49、いつもどんなときも
――本当はめちゃくちゃ嬉しかったんだ。
――嫌いじゃなかった。
だから、もっと、言って・・・?
「さっさと来い、ほっていくぞ」
最初からパーティに入って強引にリーダーシップ発揮して、俺の存在が空気になるくらい輝いていた。
「ほってったらこいつ死ぬわよ?」
「知るか」
冷たい言葉で始まって、冷たい言葉で終わる。優しさなんて微塵も感じさせなくて、それでもあの時の俺はお前と友達になりたかった。
「お前はホントにバカだな、スカタン」
「スカタンってなんだよ!」
俺にあだ名がついた。もちろん罵り言葉だけど、名前すら呼ばなかった彼から聞けるなんて大きな進歩だ。そりゃあムカつくけど、それ以上に嬉しい。
「僕はお前みたいな能天気で馴れ馴れしい奴は大嫌いだ!」
これは名台詞だよな。最初言われた時は相当ショック受けたんだけど、この言葉の意味を理解するまで時間がかかったんだ。ようするに照れ隠しだよな?それに気づいてからは俺すっげー嬉しかった。気持ちは伝わったんだなって、やっと友達になれたんだなって。
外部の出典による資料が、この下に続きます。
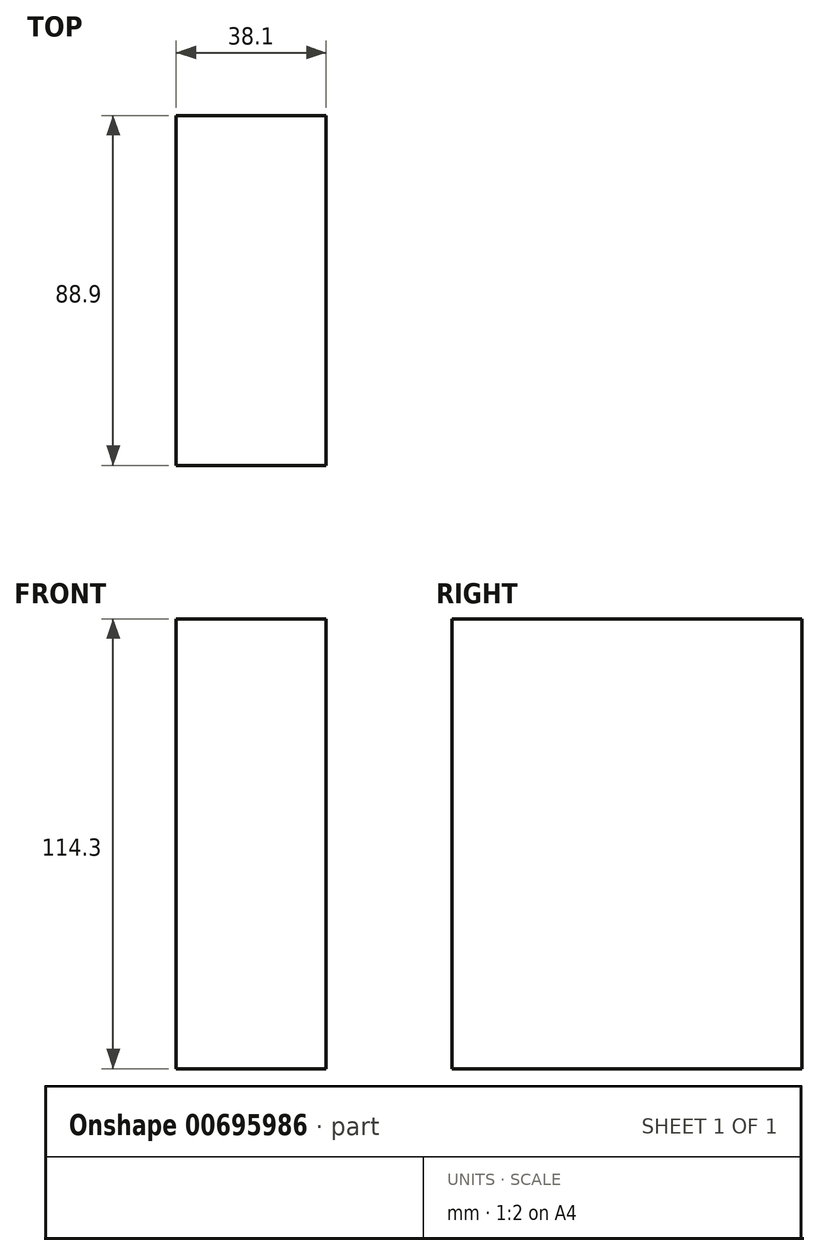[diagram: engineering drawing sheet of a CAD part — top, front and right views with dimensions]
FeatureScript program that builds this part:
annotation { "Feature Type Name" : "Feature", "Feature Type Description" : "" }
export const myFeature = defineFeature(function(context is Context, id is Id, definition is map)
    precondition{}
    {
        {
            var Q0;
            Q0=qCreatedBy(makeId("Right.planeOp"),FACE);
            var sketch = newSketch(context, id + "F0", { "sketchPlane" : qUnion([Q0])});
            skLineSegment(sketch, "E0.bottom", {"start": v(0, 0) * mm, "end": v(-88.9, 0) * mm});
            skLineSegment(sketch, "E0.top", {"start": v(0, 114.3) * mm, "end": v(-88.9, 114.3) * mm});
            skLineSegment(sketch, "E0.left", {"start": v(0, 0) * mm, "end": v(0, 114.3) * mm});
            skLineSegment(sketch, "E0.right", {"start": v(-88.9, 0) * mm, "end": v(-88.9, 114.3) * mm});
            skSolve(sketch);
        }
        {
            var Q0;
            Q0 = qSketchRegion(id + "F0", true);
            extrude(context, id + "F1", {"entities" : qUnion([Q0]), "depth" : 38.1 * mm, "offsetDistance" : 25.4 * mm});
        }
    });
でもいつの間にかその言葉達は俺の傍から消えていたんだ。
「お兄ちゃん?ぼさっとしてないで手伝ってよ!」
「んー?あぁ」
妹に怒られた。でもこれじゃあ何も感じないんだ。
「ほんと、最近だらしないんだから!」
どんなに言われたって、あいつから言われた言葉じゃなきゃ。
「ナイト気取りか?カッコイイね」
久々に言われた。でもこんな形で言われたくなかった。ナイト気取りじゃない、俺はお前のほうを止めたかったんだ。
もっと傍で罵られてもいい、お前から聞ける言葉をもっと聞きたかった。
でも、今は・・・。
「お前より、美しいものなんて、どこにもいない。安心しろ」
「よく、そんな台詞言えるな・・・」
今はあの言葉達を聞くことは出来ない。代わりに歯の浮くような台詞は毎日聞けるんだけど・・・。
「はぁ・・・、リオン変わったよな」
「当たり前だ。前より背も伸びたし、なによりお前が傍にいるじゃないか。これで僕が昔と同じ様なら今ここに僕がいるわけが無い」
「昔のリオンは口悪かったよな・・・」
「なっ・・・。すまない・・・」
そういうことを言わせたいわけじゃないんだけどな。
「なんだ?そんなにショックだったのか?」
「もういいよ」
罵られても本当はめちゃくちゃ嬉しかったんだ。
嫌いじゃなかった。
だから、もっと、言って欲しかったんだよ。
コメント
Mなスタンを目指し・・・・きれませんでした。